# TASK STATEMENT
Can you render only the stretch of material that begins with the line containing "text Foilage materials [59, 488, 1181, 517]" and ends with the line containing "subtitle Paint [59, 992, 1181, 1026]" as a numbered list, including both of those lines and skipping any blank lines?

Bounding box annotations
********************

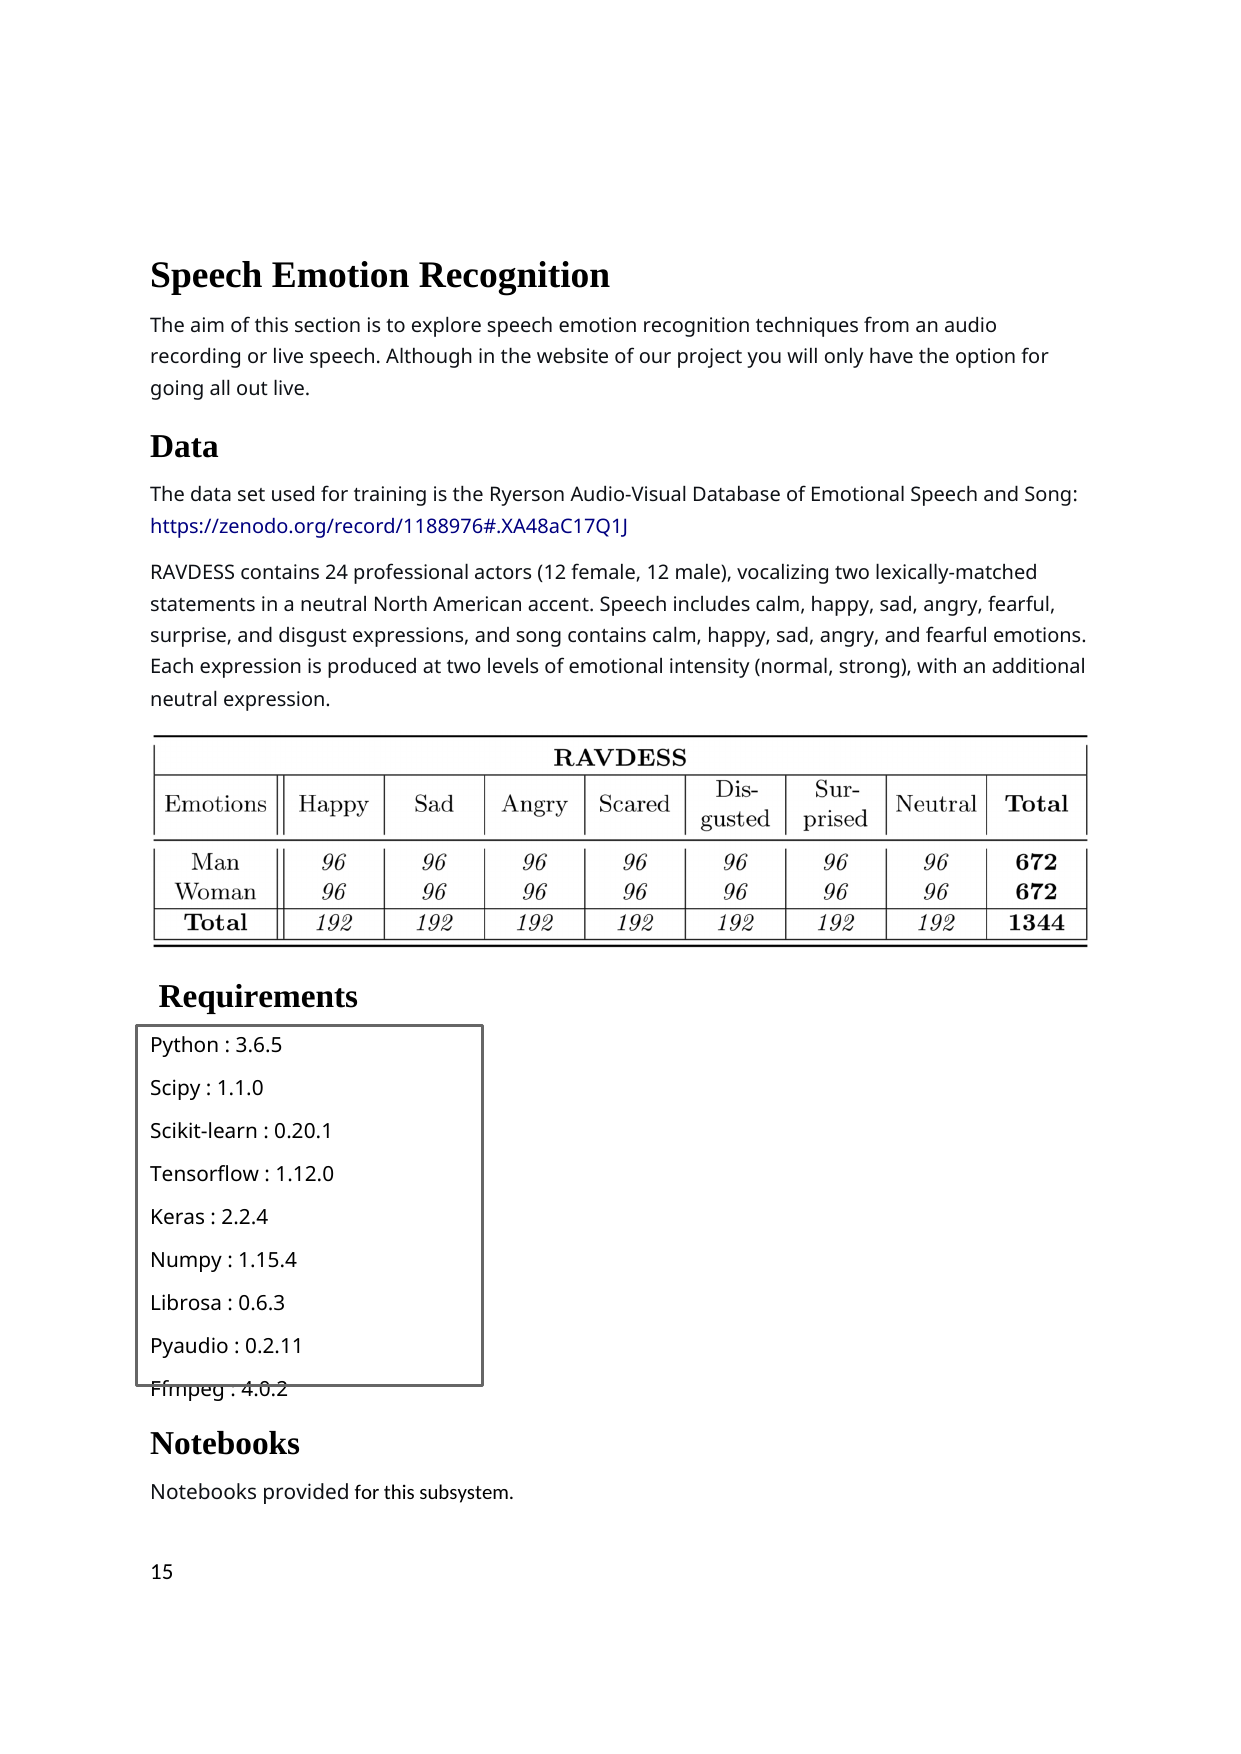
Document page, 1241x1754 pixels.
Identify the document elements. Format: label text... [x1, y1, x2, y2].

text Keras : 2.2.4 [150, 1202, 481, 1230]
text The aim of this section is to explore speech emotion recognition techniques from an audio recording or live speech. Although in the website of our project you will only have the option for going all out live. [150, 311, 1090, 401]
text [484, 1331, 1090, 1359]
text [484, 1288, 1090, 1316]
subtitle Notebooks [150, 1423, 1090, 1461]
text Scikit-learn : 0.20.1 [150, 1116, 481, 1144]
text [484, 1030, 1090, 1058]
text [484, 1202, 1090, 1230]
text Ffmpeg : 4.0.2 [150, 1374, 1090, 1402]
subtitle Data [150, 426, 1090, 464]
text [484, 1159, 1090, 1187]
text Python : 3.6.5 [150, 1030, 481, 1058]
text RAVDESS contains 24 professional actors (12 female, 12 male), vocalizing two lexically-matched statements in a neutral North American accent. Speech includes calm, happy, sad, angry, fearful, surprise, and disgust expressions, and song contains calm, happy, sad, angry, and fearful emotions. Each expression is produced at two levels of emotional intensity (normal, strong), with an additional neutral expression. [150, 558, 1090, 712]
text Scipy : 1.1.0 [150, 1073, 481, 1101]
subtitle Speech Emotion Recognition [150, 252, 1090, 295]
text Notebooks provided for this subsystem. [150, 1477, 1090, 1505]
subtitle Requirements [150, 948, 1090, 1014]
picture [150, 730, 1091, 948]
text [484, 1073, 1090, 1101]
text [484, 1116, 1090, 1144]
text Tensorflow : 1.12.0 [150, 1159, 481, 1187]
text [484, 1245, 1090, 1273]
text Librosa : 0.6.3 [150, 1288, 481, 1316]
text The data set used for training is the Ryerson Audio-Visual Database of Emotional Speech and Song: https://zenodo.org/record/1188976#.XA48aC17Q1J [150, 480, 1090, 539]
text Pyaudio : 0.2.11 [150, 1331, 481, 1359]
text Numpy : 1.15.4 [150, 1245, 481, 1273]
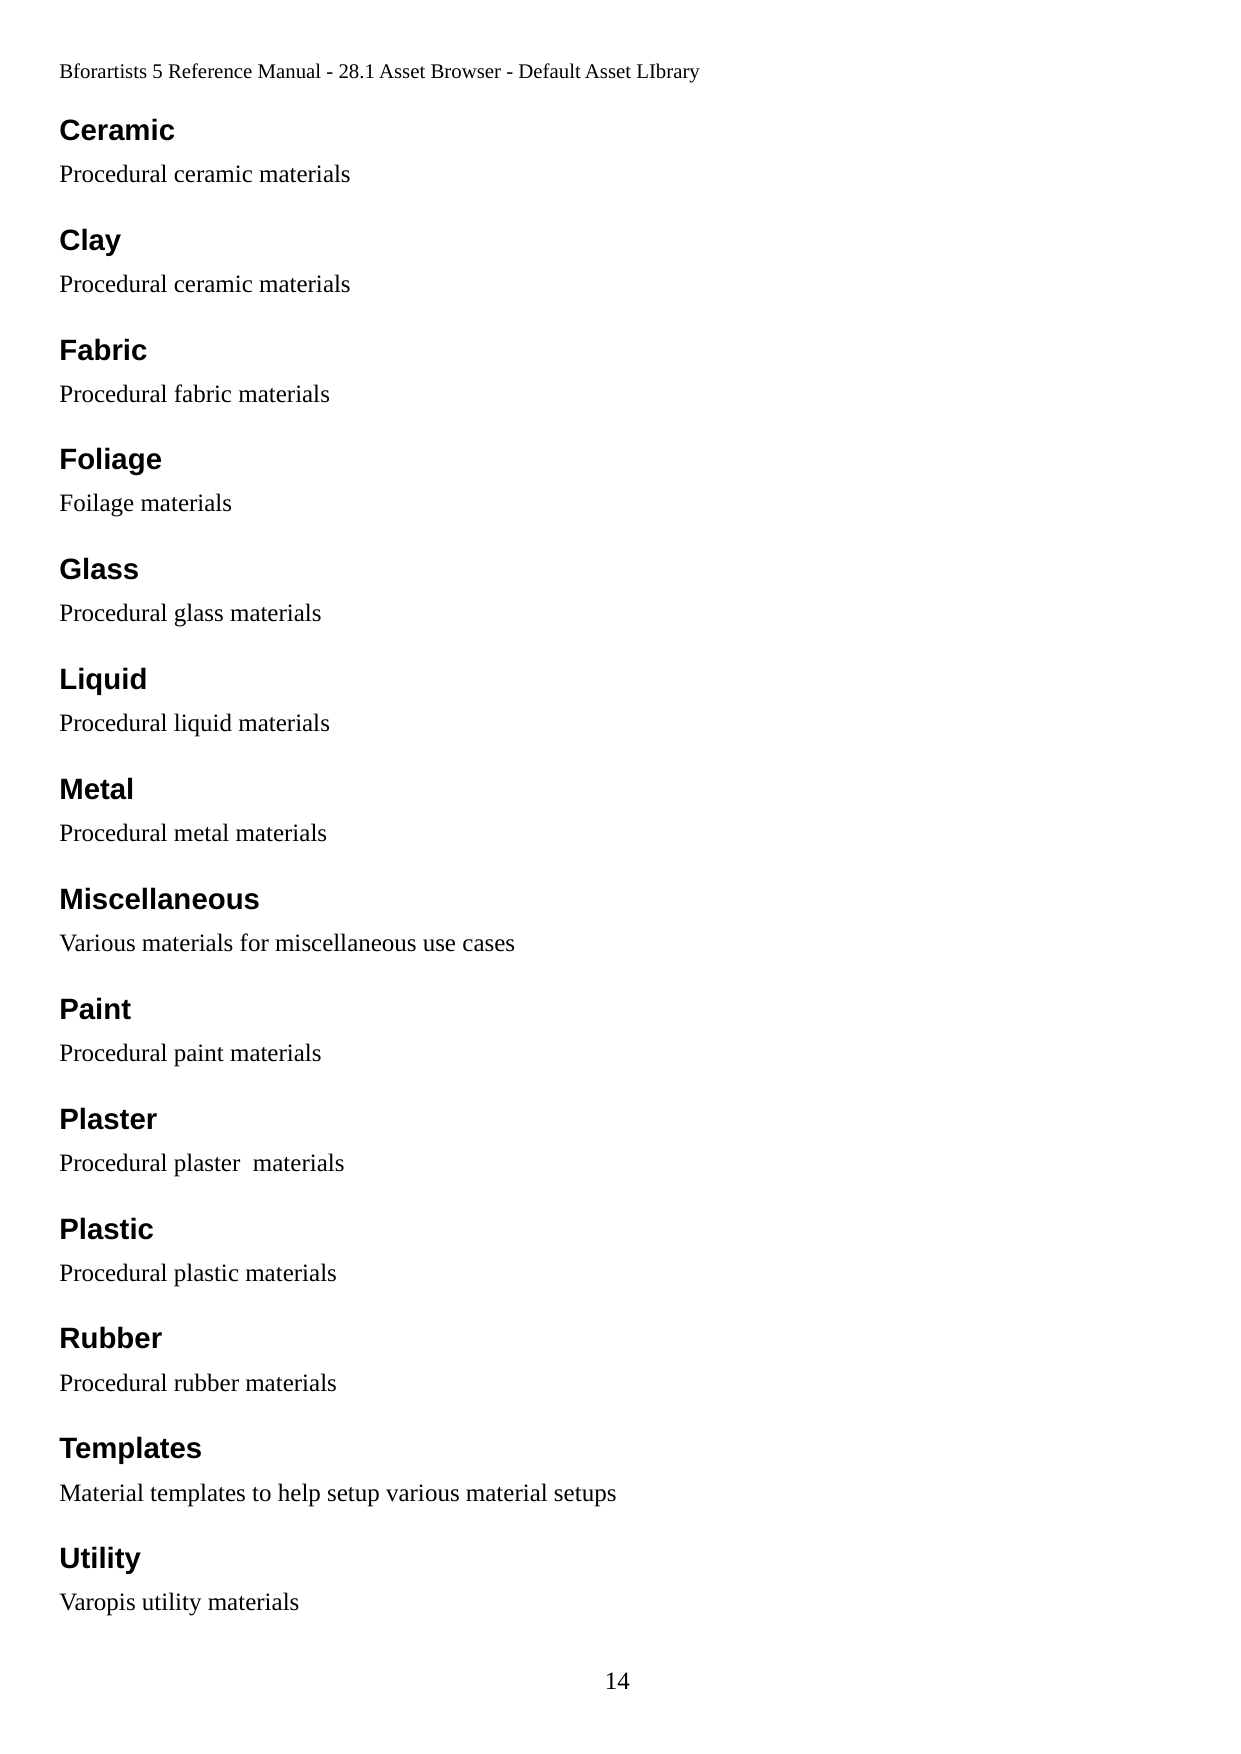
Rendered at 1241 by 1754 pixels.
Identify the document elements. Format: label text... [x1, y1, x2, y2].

text Foilage materials [59, 488, 1181, 517]
subtitle Rubber [59, 1321, 1181, 1355]
subtitle Utility [59, 1541, 1181, 1575]
text Varopis utility materials [59, 1587, 1181, 1616]
subtitle Fabric [59, 332, 1181, 366]
subtitle Ceramic [59, 113, 1181, 146]
subtitle Plaster [59, 1102, 1181, 1135]
text Procedural plastic materials [59, 1258, 1181, 1287]
subtitle Templates [59, 1431, 1181, 1465]
text Procedural ceramic materials [59, 159, 1181, 188]
subtitle Clay [59, 222, 1181, 256]
text Procedural rubber materials [59, 1368, 1181, 1396]
subtitle Foliage [59, 442, 1181, 476]
text Procedural fabric materials [59, 379, 1181, 407]
text Procedural plaster materials [59, 1148, 1181, 1177]
subtitle Paint [59, 992, 1181, 1026]
text Procedural paint materials [59, 1038, 1181, 1067]
text Procedural ceramic materials [59, 269, 1181, 297]
text Procedural glass materials [59, 598, 1181, 627]
subtitle Glass [59, 552, 1181, 586]
subtitle Liquid [59, 662, 1181, 696]
subtitle Plastic [59, 1212, 1181, 1245]
text Material templates to help setup various material setups [59, 1478, 1181, 1506]
text Procedural metal materials [59, 818, 1181, 847]
text Various materials for miscellaneous use cases [59, 928, 1181, 957]
subtitle Miscellaneous [59, 882, 1181, 916]
subtitle Metal [59, 772, 1181, 806]
text Procedural liquid materials [59, 708, 1181, 737]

********************

# EXPECTED ANSWER
1. text Foilage materials [59, 488, 1181, 517]
2. subtitle Rubber [59, 1321, 1181, 1355]
3. subtitle Utility [59, 1541, 1181, 1575]
4. text Varopis utility materials [59, 1587, 1181, 1616]
5. subtitle Fabric [59, 332, 1181, 366]
6. subtitle Ceramic [59, 113, 1181, 146]
7. subtitle Plaster [59, 1102, 1181, 1135]
8. text Procedural plastic materials [59, 1258, 1181, 1287]
9. subtitle Templates [59, 1431, 1181, 1465]
10. text Procedural ceramic materials [59, 159, 1181, 188]
11. subtitle Clay [59, 222, 1181, 256]
12. text Procedural rubber materials [59, 1368, 1181, 1396]
13. subtitle Foliage [59, 442, 1181, 476]
14. text Procedural fabric materials [59, 379, 1181, 407]
15. text Procedural plaster materials [59, 1148, 1181, 1177]
16. subtitle Paint [59, 992, 1181, 1026]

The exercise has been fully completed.